CHEF BEN FORD has always thought outside the oven. Ford started cooking holiday dinners for his family when he was 12. He recalls the year he made salmon in the dishwasher. "It was a recipe that was going around in the '70s," he said, "I remember wrapping it in foil and putting it in the top bin and turning it on some cycle or another. My family seemed to like it."
Always a culinary tinkerer, the future chef was forever devising kinetic doodads that would turn the oven on and off or set some foodie notion in motion. "I ruined more phones, cameras and small appliances for my parents than I can dare to imagine."
Ford grew up in the Hollywood Hills in the '70s, a kind of hippy-dippy time when the nabe was Boho and artsy instead of industry swank. His family lived in a circa 1900s former ranger station that was in constant need of fixing.
The fixer-upper suited his dad, Harrison, who, before he became a famous actor (you know, Han Solo, Jack Ryan), was a carpenter who instilled in his son a love of DIY projects and fearless construction. That same MacGyver (Indiana Jones?) can-do spirit that animates Ford's new book, "Taming the Feast: Ben Ford's Field Guide to Adventurous Cooking" ($34.99).
"My dad always had a workshop next to our house," said Ford, who is expanding his Filling Station gastropub brand with a location in the downtown L.A. Live entertainment complex this month. "There were always stacks of wood around, and he is very resourceful. We were always taught basic trades and how to be self-reliant in that way."
The family summered at a Wisconsin lake home with his mother's folks, where big family meals were how they ate. "There's something magical that happens when you bring together friends, family, food and music. I love the banter, the energy - that's what the book is about," he said.
Ford trained with Alice Waters at the famed Chez Panisse, in Berkeley, and worked at Campanile and Eclipse, in L.A. He offers step-by-step illustrated instructions for nine menus with meals. There's a box-roasted spring lamb for 40, and a cedar-planked wild sturgeon that feeds 50.
Besides whatever it takes to roast or grill outside - building a wood fire, creating a clambake barrel, making a roasting box for lamb - Ford includes other key feasting components: side dishes and drinks, and suggestions for both dinner music and leftovers.
He also offers scaled-down (and cooked-indoors) versions of each main event. So, if a whole lamb isn't your thing, there's a recipe for leg of lamb. Same goes for the fish fry, whole brisket and paella with rabbit, mint and pork confit. The recipes are mouthwateringly delicious - clearly Ford has a handle on Technicolor, show-stealing flavor combinations. He hopes readers will consider moving a little outside their comfort zone to create a memorable holiday feast.
For those of us outside L.A. - who can't extend our kitchen outdoors year-round - the book offers principles to pull off large-scale dinners inside.

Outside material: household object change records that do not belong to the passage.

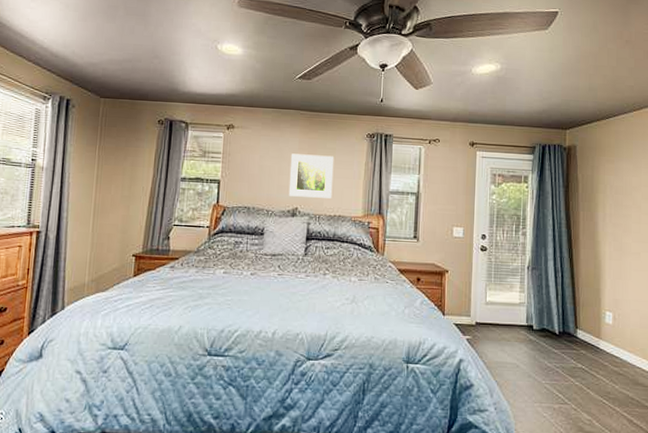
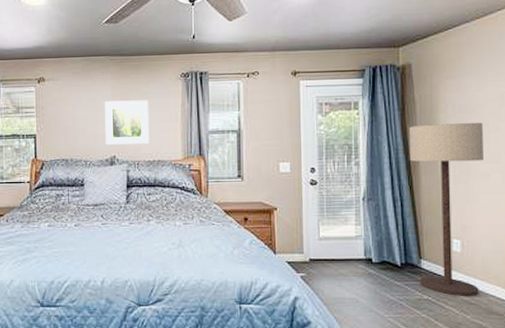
floor lamp: none [570,202,636,367] -> present [408,123,485,296]

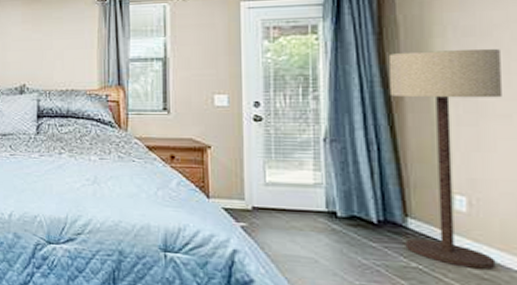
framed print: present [104,100,150,145] -> none [14,26,63,73]

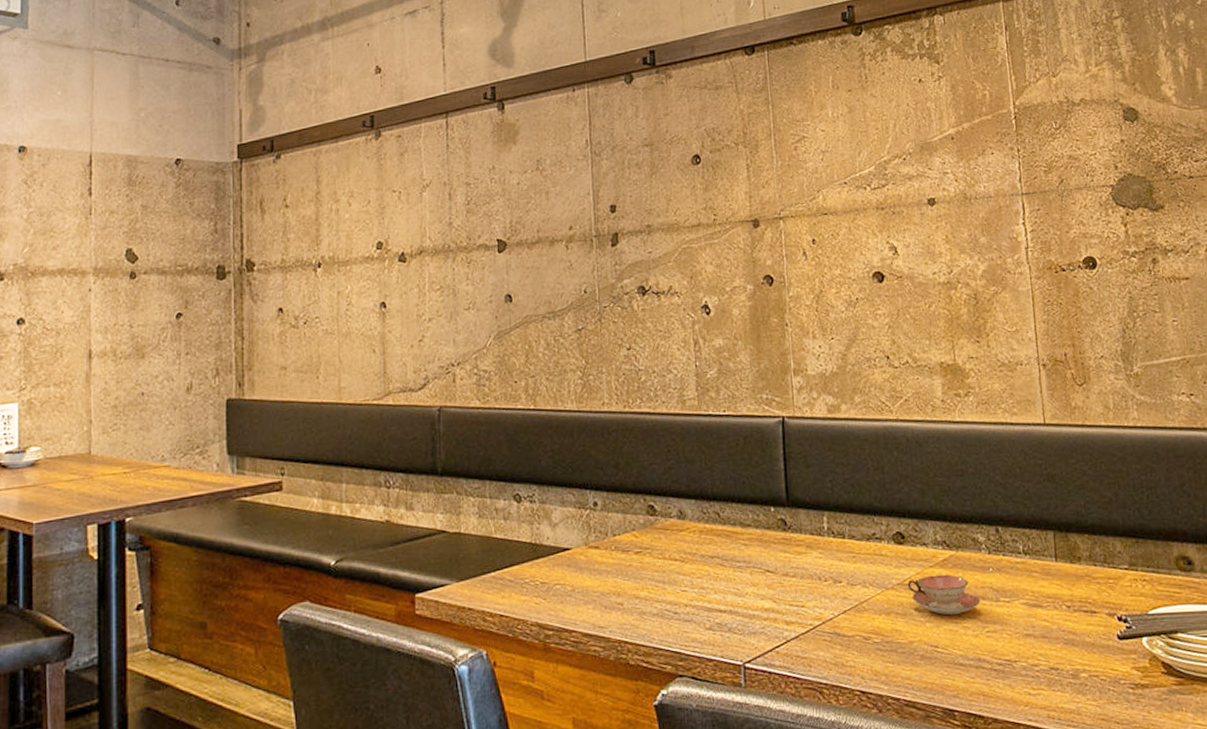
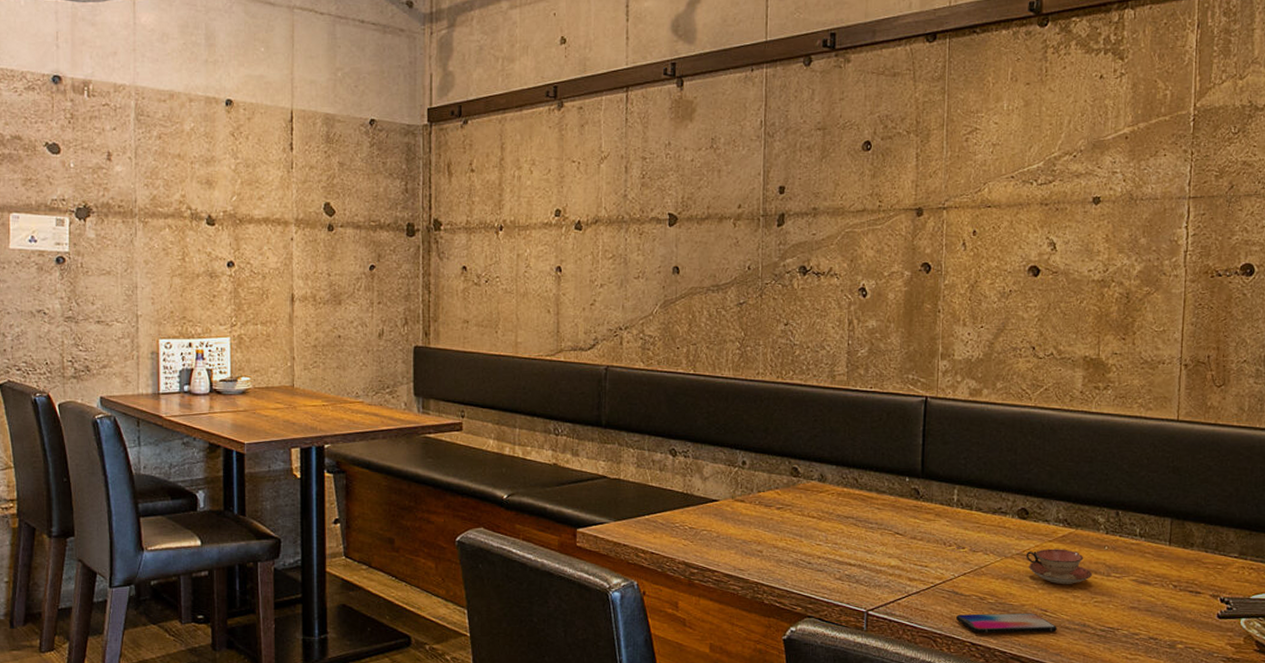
smartphone: none [841,650,951,680] -> present [956,612,1057,634]

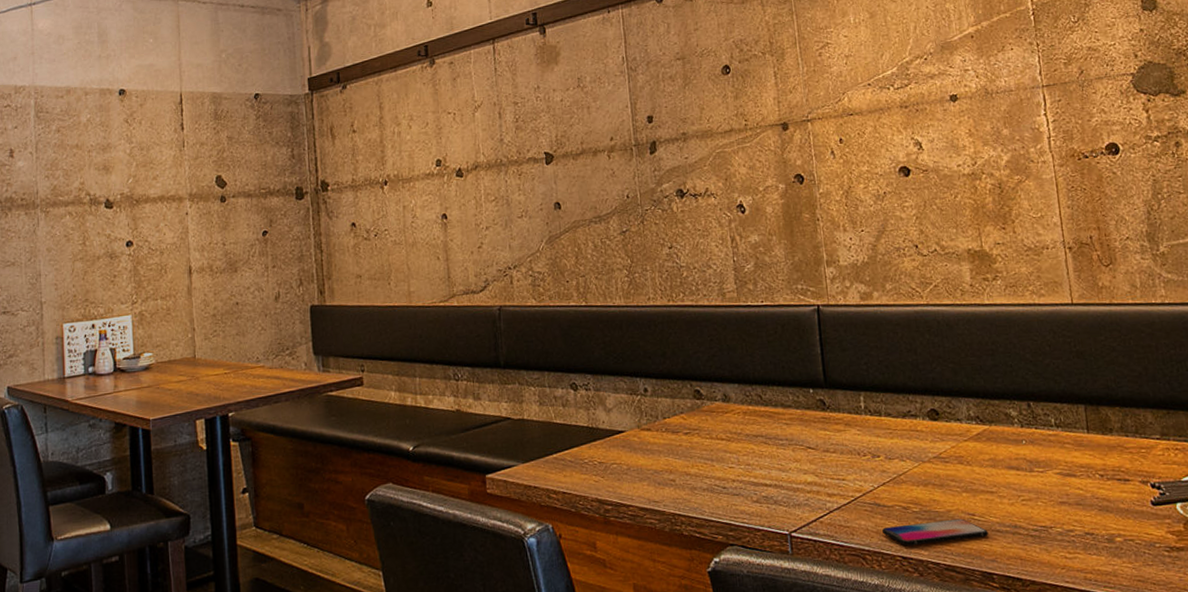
teacup: present [1025,548,1093,585] -> none [943,447,1016,486]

"The timeline is the most important thing," said Ford, who introduces each feast with a schedule that works backwards from service. The prime-rib meal, for example, begins a week out with buying essential ingredients, then moves to three, two, and one day ahead, through the night before, with nearly hour-by-hour instructions for the day of. A timeline "gives you a sense of control, being able to cross things off your list."

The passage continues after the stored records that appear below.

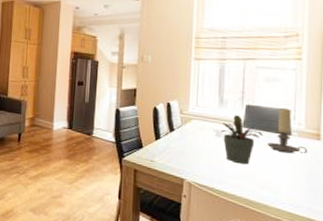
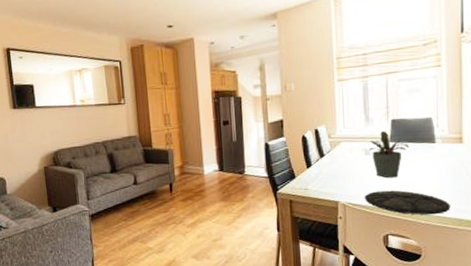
plate: none [212,175,303,211] -> present [365,190,450,215]
candle holder: present [267,108,308,155] -> none [414,117,452,161]

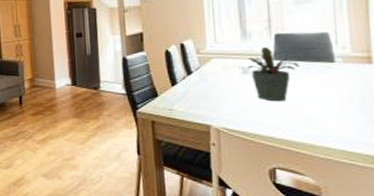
plate: present [365,190,450,215] -> none [244,116,359,148]

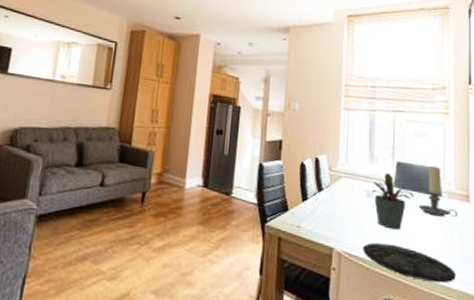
plate: none [244,116,359,148] -> present [363,242,456,283]
candle holder: none [306,31,358,83] -> present [418,166,458,218]

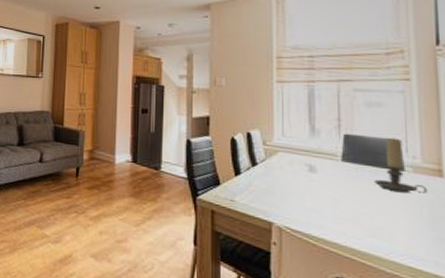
plate: present [363,242,456,283] -> none [308,218,428,264]
potted plant: present [372,173,414,230] -> none [315,147,368,206]

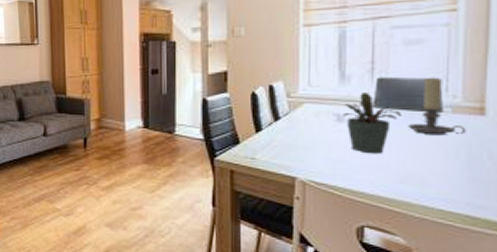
potted plant: none [315,147,368,206] -> present [343,93,402,154]

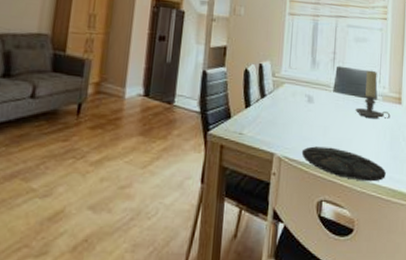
plate: none [333,169,460,207] -> present [302,146,386,182]
potted plant: present [343,93,402,154] -> none [312,78,352,133]

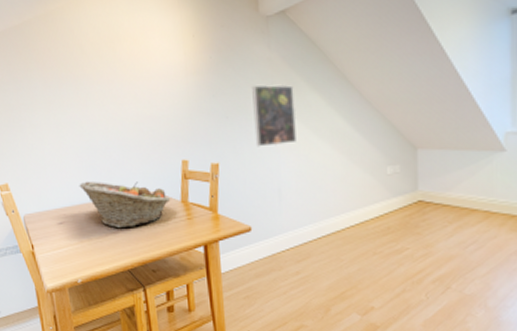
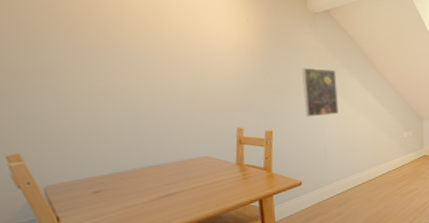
fruit basket: present [79,181,171,229] -> none [120,148,226,192]

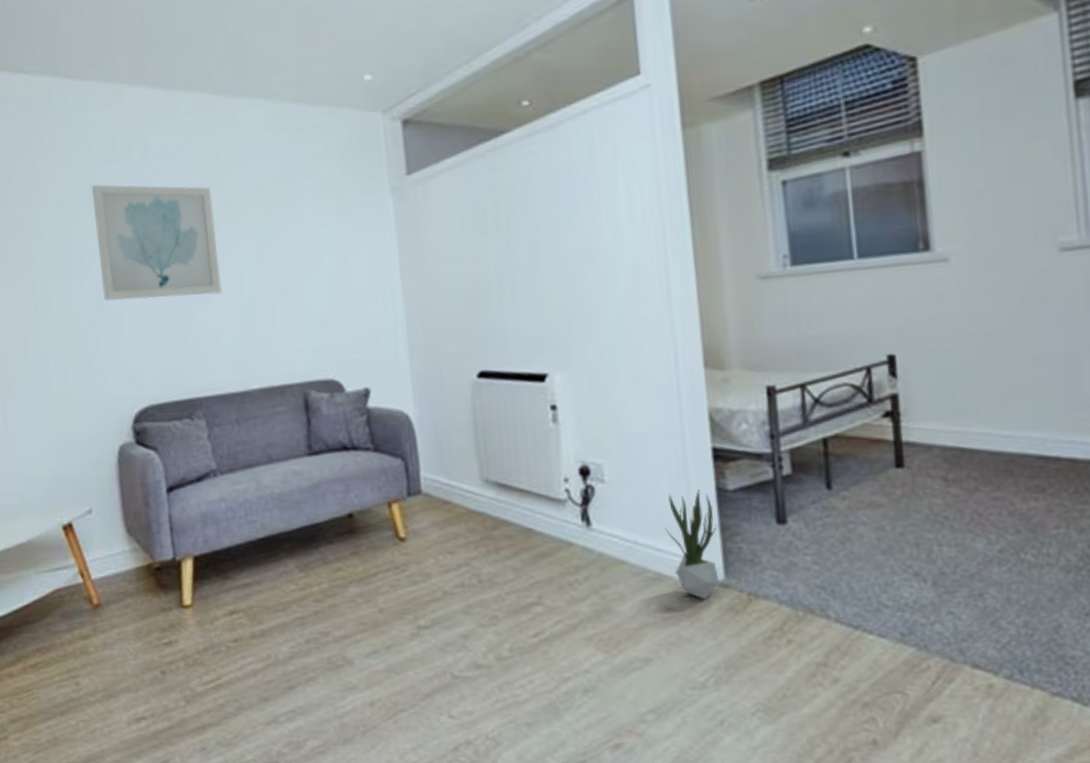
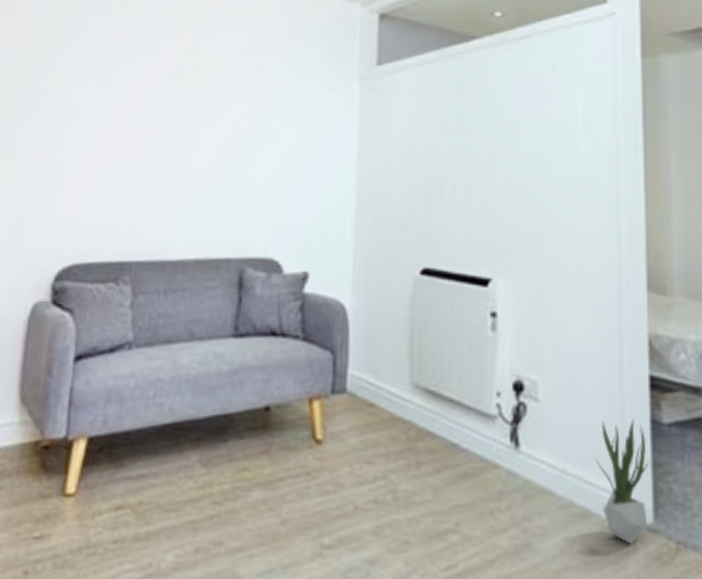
wall art: present [91,184,222,301] -> none [51,35,183,157]

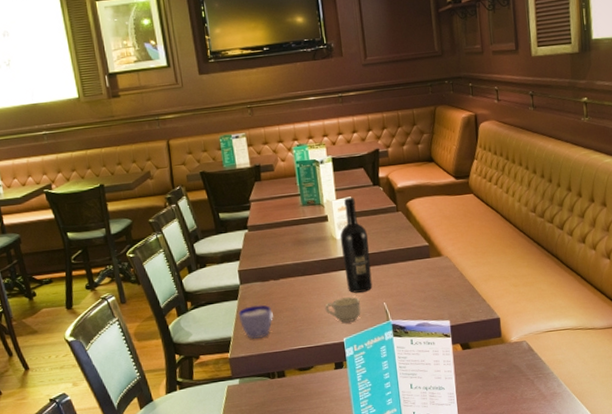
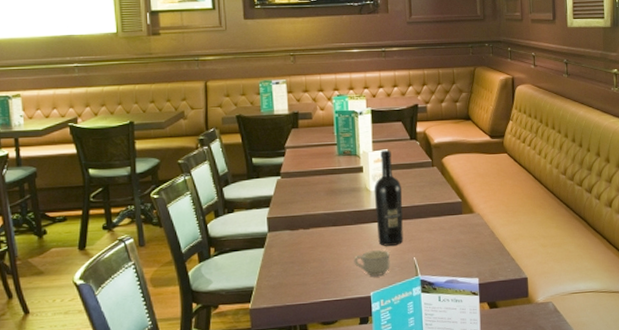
cup: present [238,304,273,339] -> none [263,254,300,290]

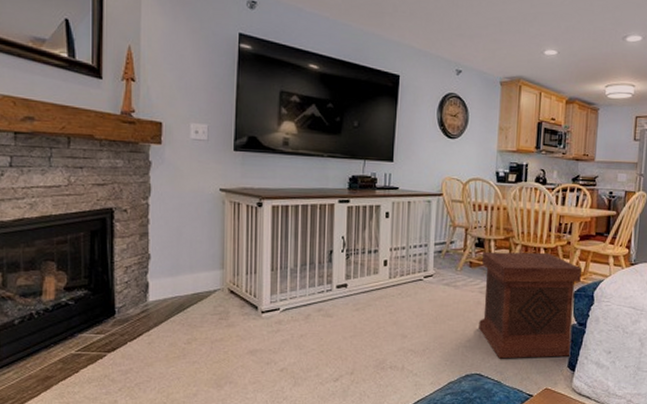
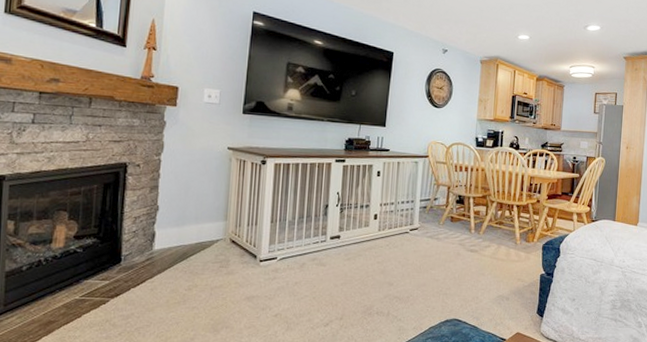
side table: present [479,251,582,359] -> none [458,208,549,306]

Oven management is a very big deal when it comes to serving a crowd. Using an outdoor cooking source, even a grill if weather permits, or an outdoor fire, is a huge help. Ford is also a big fan of recruiting human assistance. "When people ask to help, it's because they want to be involved. It makes it more fun."

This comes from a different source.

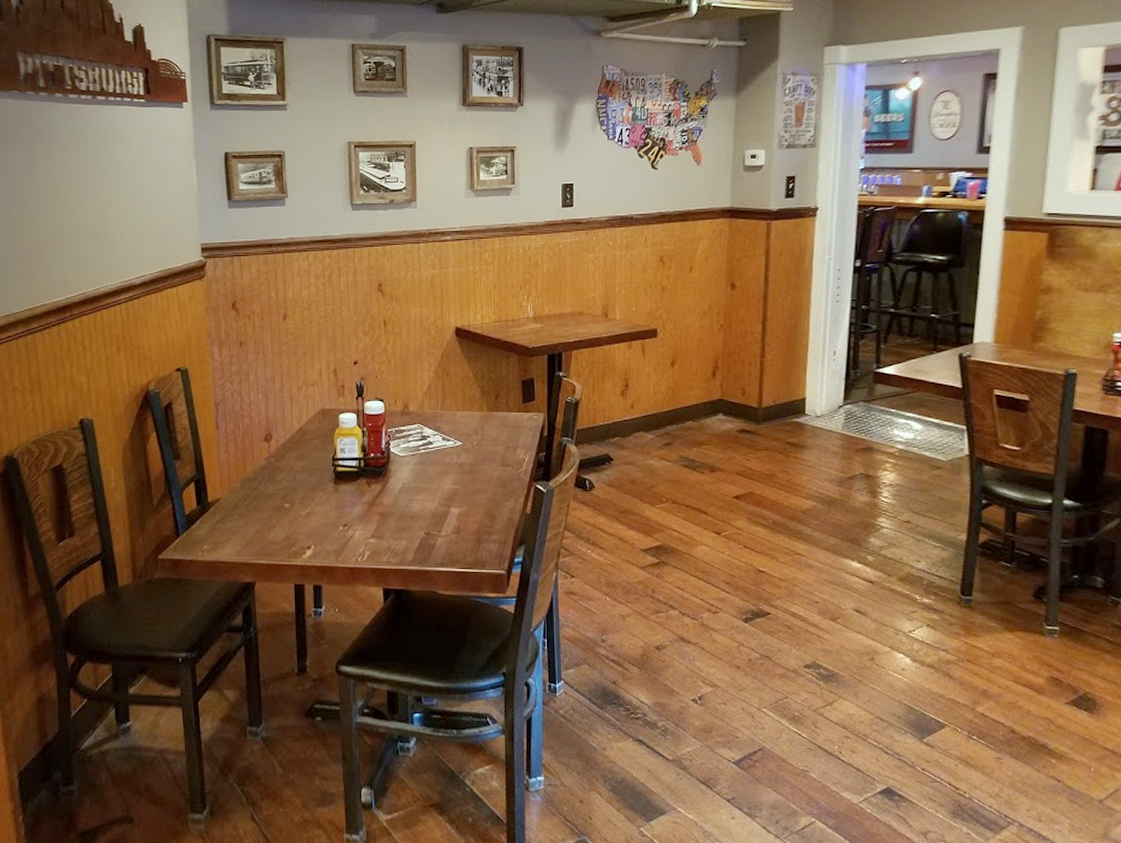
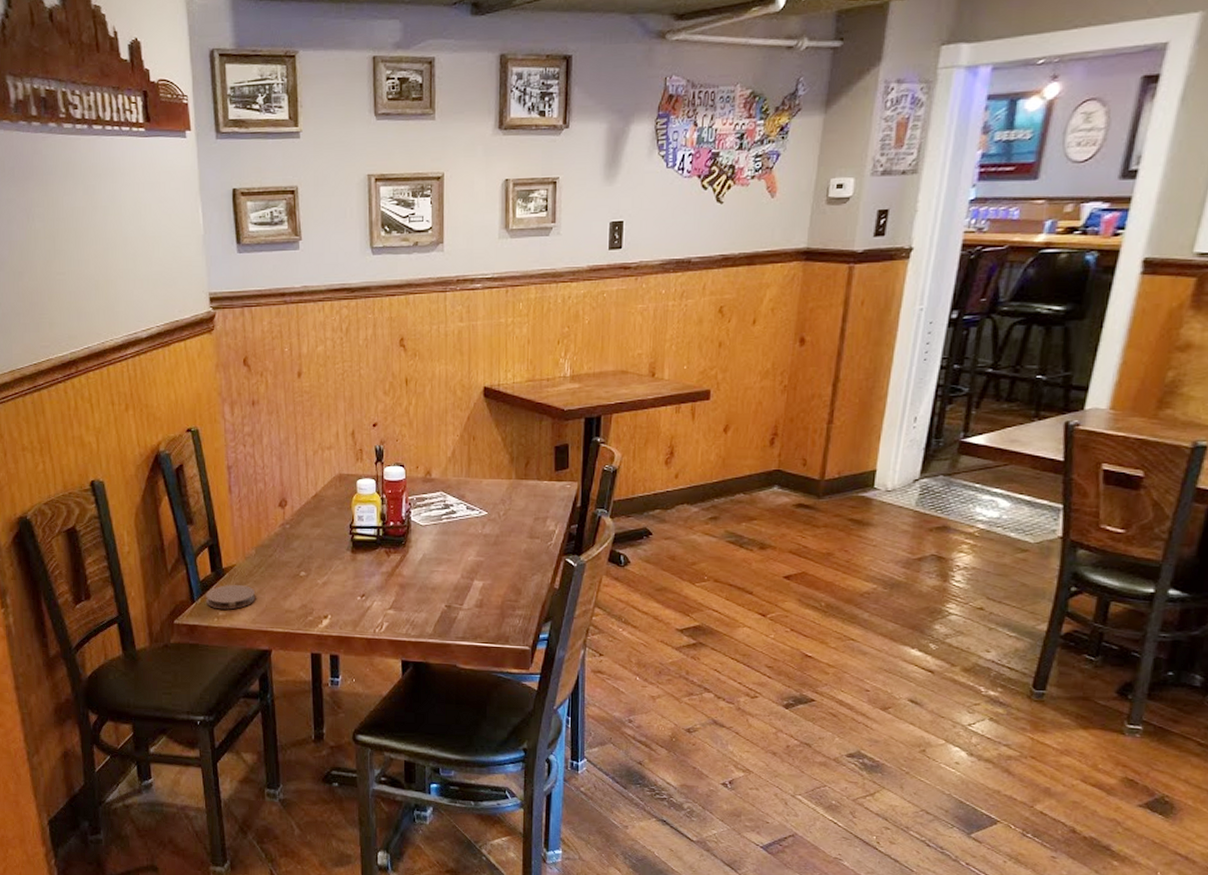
coaster: none [190,517,241,543] -> present [205,584,256,610]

If you're planning to cook a turkey, he recommends brining and giving the bird a long resting time, thereby freeing up the oven for other jobs. "I'm a fan of smaller, 12-pound turkeys," he said. Typically he'll use two, breaking one down into a foil pan and covering the other one whole. "Turkey doesn't have to be served piping hot. Room temp is fine as long as everything else is hot," he said.
To those initimidated by the prospect of cooking over flaming hardwood, Ford offers demystifying, easy-to-follow instructions. "It's not as hard as it looks. It's a life experience that once you get the hang of it, connects you to the cooking process much more organically."
Same goes for working with a whole animal. "It's the ultimate way to pay respect to that animal," said the chef. "People have an initial reaction, an emotional response. I pay attention to that moment. It becomes very clear that this is a referential process with a lot of integrity. Ask a hunter who feeds his family with animals he kills in the wild, and you'll hear the same thing."
Ford contracts with farmer Lefty Ayers at Reride Ranch, north of L.A., for his pigs, and suggests that sourcing a local pig is something just about anybody can do. A 100-pound hog feeds 50 to 70 people. For the faint of heart, a 14-pound bone-in roasted pork leg feeds eight to 10.
Still, Ford really hopes that readers will push past their comfort zone and embrace the snout-to-tail, slow-food approach to feasting now - and any time of year.
"The holidays are the one time that people do really expand their reach past the norm," he said. "Dad gets the itch to fry a turkey, there's just a real push and effort that people put into their meal. If you can extend your kitchen to the outdoors, it really makes things easier in every way, from cooking to cleaning up. And it's a lot of fun."